Information technology company Kaseya warned its 40,000 clients that there was a “potential attack” on its VSA tool, which is used to manage computers remotely. The company posted a security advisory to its help desk site, urging customers to shut down their servers running the service:
We are experiencing a potential attack against the VSA that has been limited to a small number of on-premise customers only as of 2:00 PM EDT today.
We are in the process of investigating the root cause of the incident with an abundance of caution but we recommend that you IMMEDIATELY shutdown your VSA server until you receive further notice from us.
Its critical that you do this immediately, because one of the first things the attacker does is shutoff administrative access to the VSA.
It’s believed that the same group of criminals behind the attack on JBS Meats engineered the current assault.
Huntress Lab’s John Hammond told NPR that this was “a colossal and devastating supply chain attack.” He suspects a major ransomware syndicate, the REvil gang, was behind the attack.
The cybercriminals sent two different ransom notes: one for $50,000 to smaller companies and one for $5 million to larger organizations.
“It is absolutely the biggest non-nation state supply-chain cyberattack that we’ve ever seen,” Allan Liska, a researcher with the cybersecurity firm Recorded Future, told the Washington Post. “And it’s probably the biggest ransomware attack we’ve seen, at least the biggest since WannaCry.”

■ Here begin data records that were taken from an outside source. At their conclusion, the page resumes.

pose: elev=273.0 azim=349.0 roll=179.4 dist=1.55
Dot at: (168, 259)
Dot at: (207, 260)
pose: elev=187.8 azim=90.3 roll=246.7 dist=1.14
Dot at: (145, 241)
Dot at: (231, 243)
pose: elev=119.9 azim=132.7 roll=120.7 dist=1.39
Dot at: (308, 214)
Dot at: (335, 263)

While Kaseya says that only 40 direct customers had been affected, one cybersecurity company identified eight managed service providers (MSPs) with more than 200 clients whose networks were partially or completely shut down.

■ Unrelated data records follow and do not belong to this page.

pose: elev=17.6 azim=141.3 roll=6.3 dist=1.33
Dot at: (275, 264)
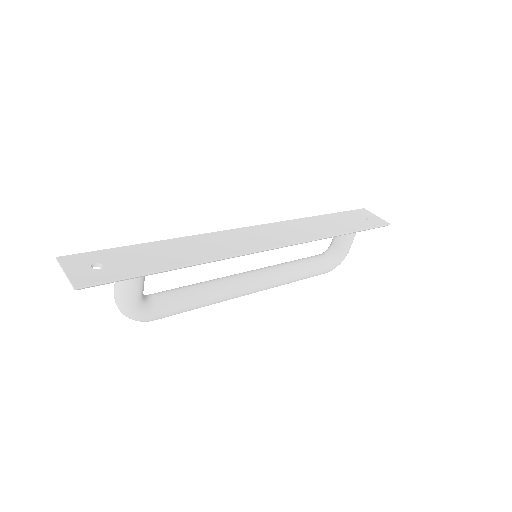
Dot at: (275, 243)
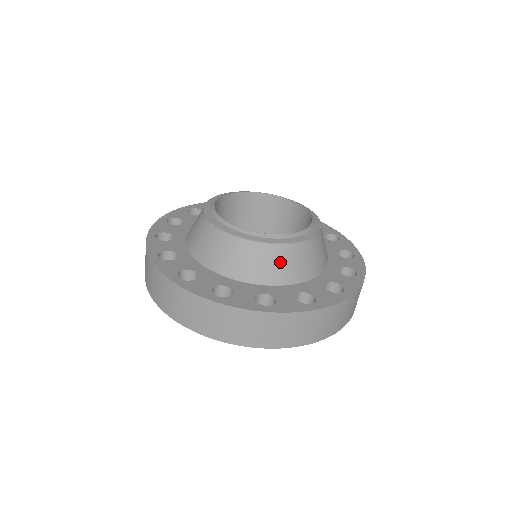
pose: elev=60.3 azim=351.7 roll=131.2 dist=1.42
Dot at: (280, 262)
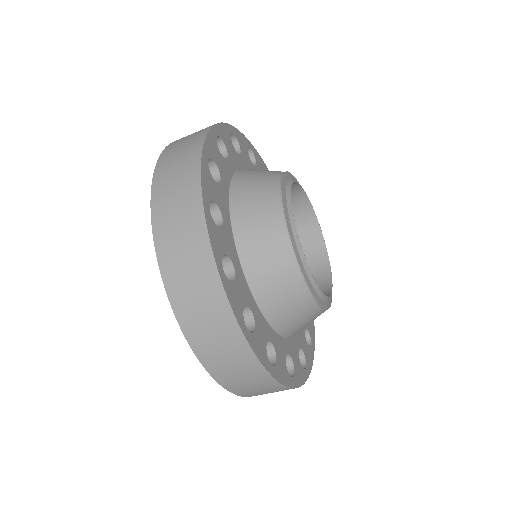
Dot at: occluded
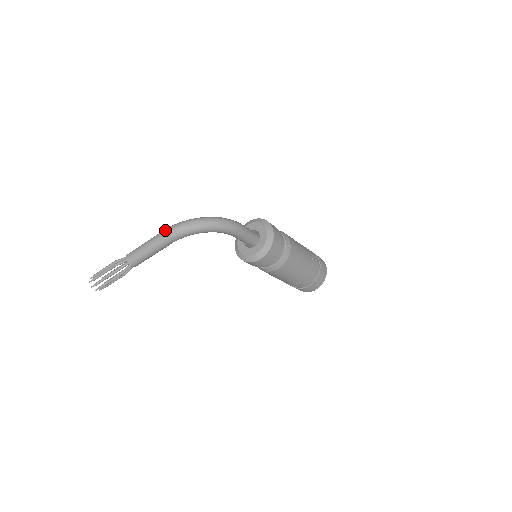
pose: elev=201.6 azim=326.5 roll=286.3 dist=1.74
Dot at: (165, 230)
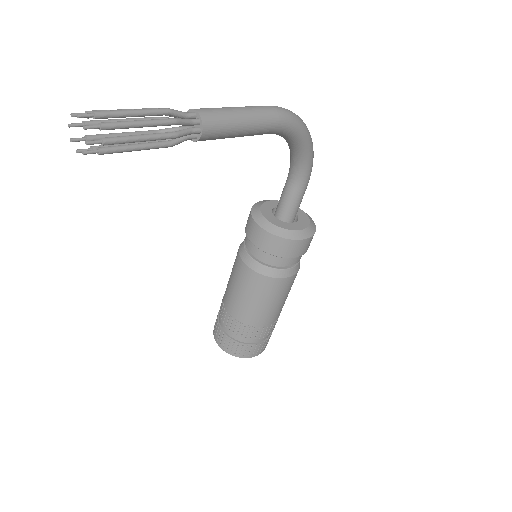
Dot at: occluded
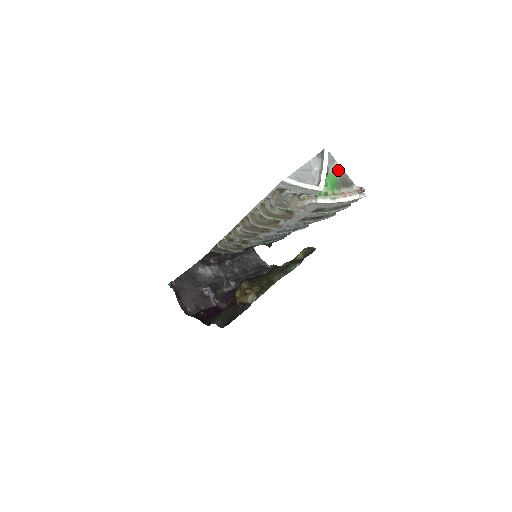
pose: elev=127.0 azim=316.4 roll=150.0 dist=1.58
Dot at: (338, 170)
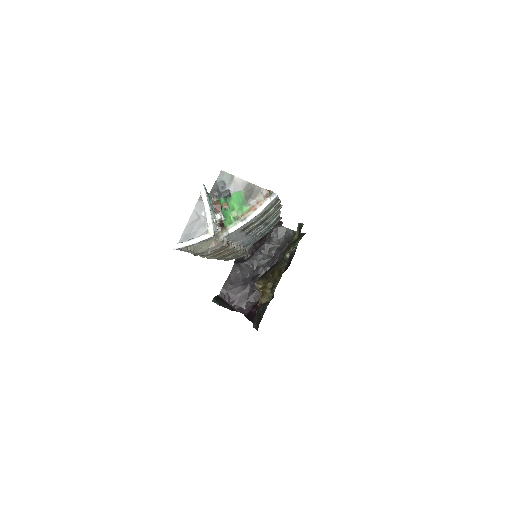
Dot at: (240, 184)
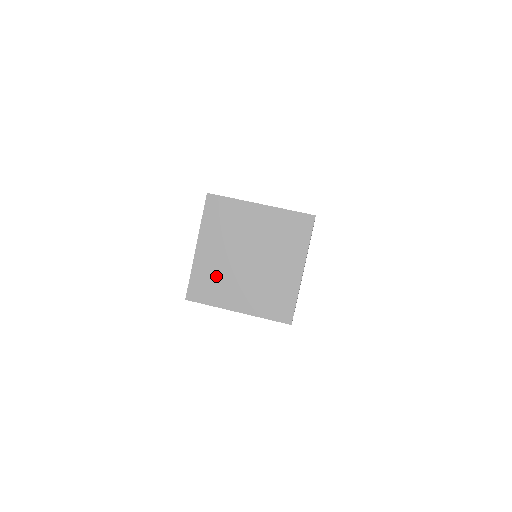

Cybersecurity researcher Jake Williams, president of Rendition Infosec, told NPR that the attack was likely timed to coincide with the 4th of July holiday when IT staffs are typically thin. “There’s zero doubt in my mind that the timing here was intentional,” he said.

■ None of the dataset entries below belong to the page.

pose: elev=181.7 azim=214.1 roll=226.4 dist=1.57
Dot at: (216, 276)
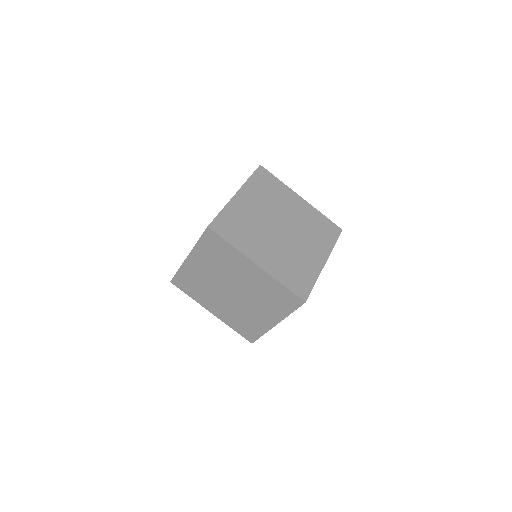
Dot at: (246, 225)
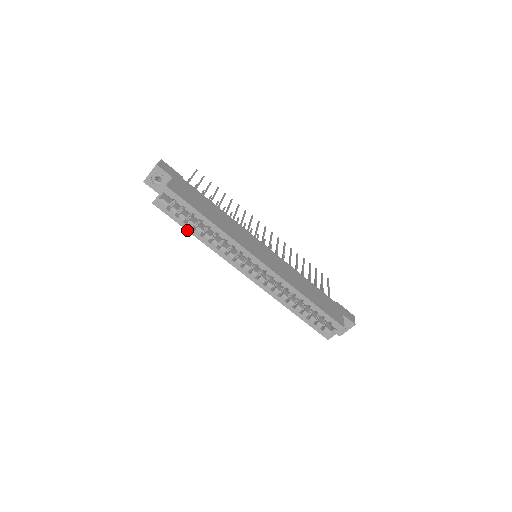
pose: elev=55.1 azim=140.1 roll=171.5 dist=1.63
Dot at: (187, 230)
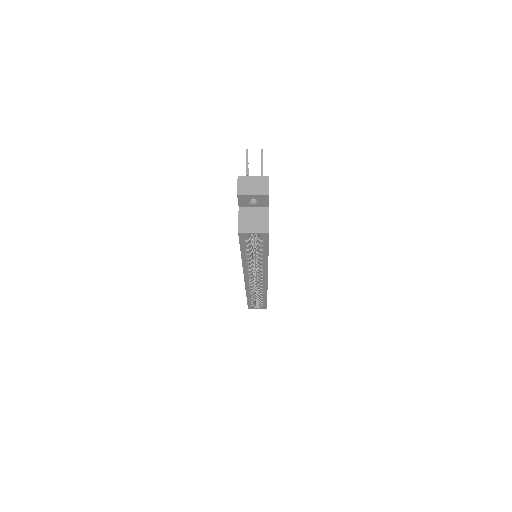
Dot at: (241, 253)
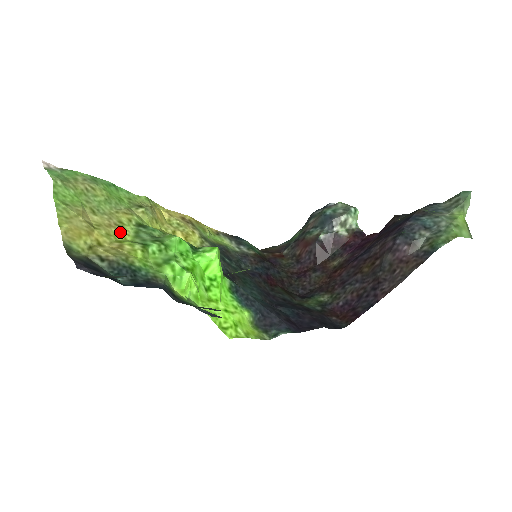
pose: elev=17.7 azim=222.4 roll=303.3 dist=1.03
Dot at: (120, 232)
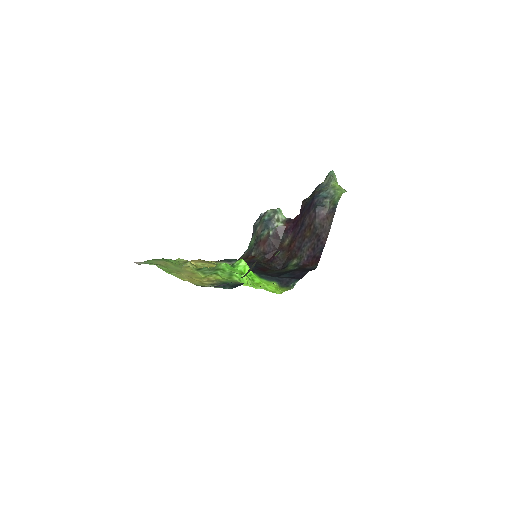
Dot at: (197, 275)
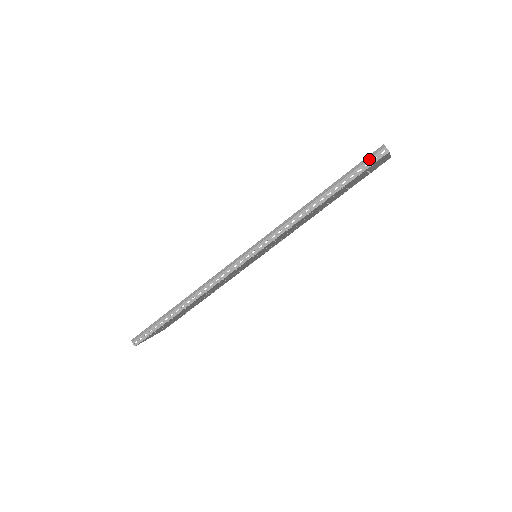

Ransomware attacks increased significantly in frequency and severity during 2020. A report from a task force of more than 60 experts said nearly 2,400 governments, health-care systems and schools in the country were hit by ransomware in 2020. Organizations paid attackers more than $412 million in ransom payments last year, according to analysis firm Chainalysis.
After a May attack on Colonial Pipeline — which spurred panicked lines at gas pumps and empty fuel stations — the U.S. government increased its emphasis on addressing cybersecurity issues, and urged corporate America to strengthen its computer security.
It’s unclear how the hackers gained access originally to Kaseya’s systems but the company has been a frequent target of criminal gangs because it represents an access point for tens of thousands of companies.
The assault came just weeks after President Biden met with Russian President Vladimir Putin in Geneva, warning him that the United States would hold Moscow accountable for cyber attacks that emanate from Russia. Many cybersecurity threat analysts believe that REvil operates largely out of Russia. The recent spate shows underscores the challenge facing the Biden administration in deterring ransomware attacks conducted by criminals given safe harbor in countries like Russia.
Why should Putin cease and desist? First of all, he’s profiting personally from at least some of the hacker gangs who are kicking back protection money. Second, there is absolutely no downside to attacking U.S industries or the government. There is probably some pushback from Cyber Command, but right now, the U.S. is in the position of reacting to attacks.
There is danger in escalation, but so far, the hackers have not crossed any red lines that would force the U.S. to up the ante.
It’s a perilous balance that’s being maintained and could easily be tipped as a result of a miscalculation. That’s why this situation will not remain static and could get much worse before too long.